## Listed records
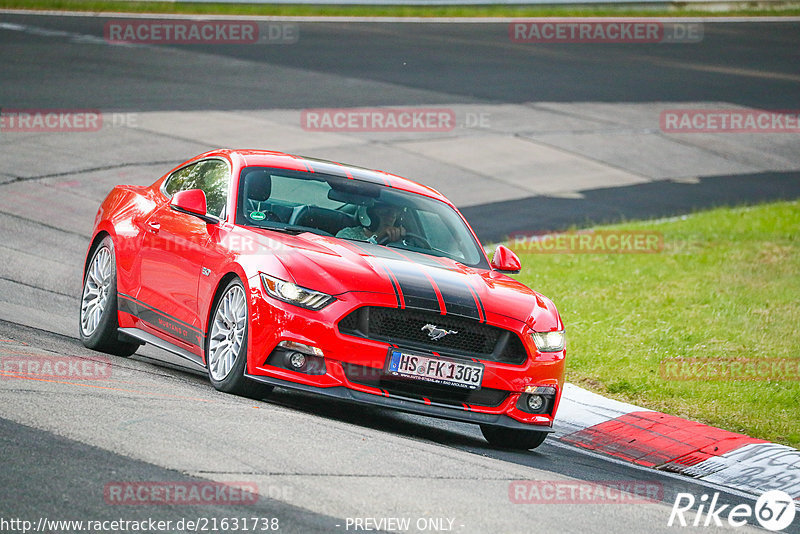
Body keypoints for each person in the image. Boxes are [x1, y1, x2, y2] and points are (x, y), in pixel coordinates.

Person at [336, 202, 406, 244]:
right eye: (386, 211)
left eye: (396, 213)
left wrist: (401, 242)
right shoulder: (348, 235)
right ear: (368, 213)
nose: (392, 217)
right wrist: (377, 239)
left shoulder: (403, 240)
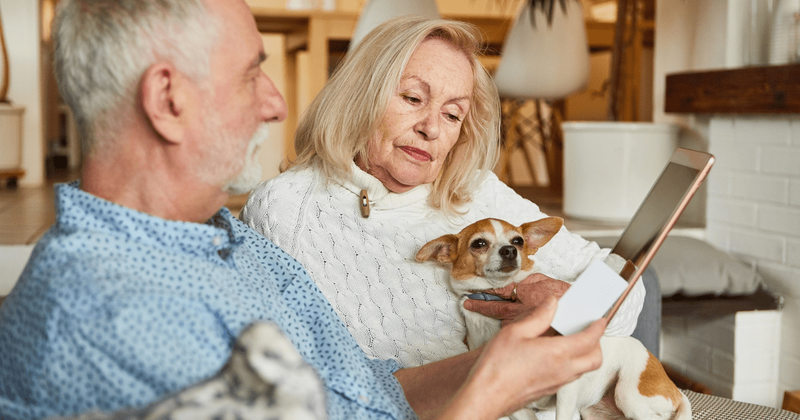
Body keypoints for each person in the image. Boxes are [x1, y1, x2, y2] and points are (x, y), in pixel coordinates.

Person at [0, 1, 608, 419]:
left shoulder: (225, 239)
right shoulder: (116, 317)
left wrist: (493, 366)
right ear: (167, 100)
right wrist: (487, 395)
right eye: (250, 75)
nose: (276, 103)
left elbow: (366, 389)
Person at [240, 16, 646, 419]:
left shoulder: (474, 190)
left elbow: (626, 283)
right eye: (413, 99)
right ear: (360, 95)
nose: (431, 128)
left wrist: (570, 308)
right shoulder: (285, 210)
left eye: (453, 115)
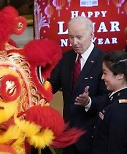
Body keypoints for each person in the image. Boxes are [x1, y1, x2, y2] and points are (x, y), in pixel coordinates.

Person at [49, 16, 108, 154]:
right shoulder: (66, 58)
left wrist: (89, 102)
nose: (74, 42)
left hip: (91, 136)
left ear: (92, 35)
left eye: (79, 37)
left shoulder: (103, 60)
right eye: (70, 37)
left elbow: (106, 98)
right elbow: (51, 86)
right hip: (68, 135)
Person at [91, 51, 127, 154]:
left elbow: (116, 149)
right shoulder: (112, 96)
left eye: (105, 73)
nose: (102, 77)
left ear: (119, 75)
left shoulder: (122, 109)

## Your goal
Each line from the one containing "left wrist: (89, 102)" through the last line of the material must be restated word for word, with no other text.

## Output of the exercise
left wrist: (89, 102)
nose: (74, 42)
left hip: (91, 136)
left ear: (92, 35)
left eye: (79, 37)
left shoulder: (103, 60)
right eye: (70, 37)
left elbow: (106, 98)
right elbow: (51, 86)
right hip: (68, 135)
Person at [91, 51, 127, 154]:
left elbow: (116, 149)
right shoulder: (112, 96)
left eye: (105, 73)
nose: (102, 77)
left ear: (119, 75)
left shoulder: (122, 109)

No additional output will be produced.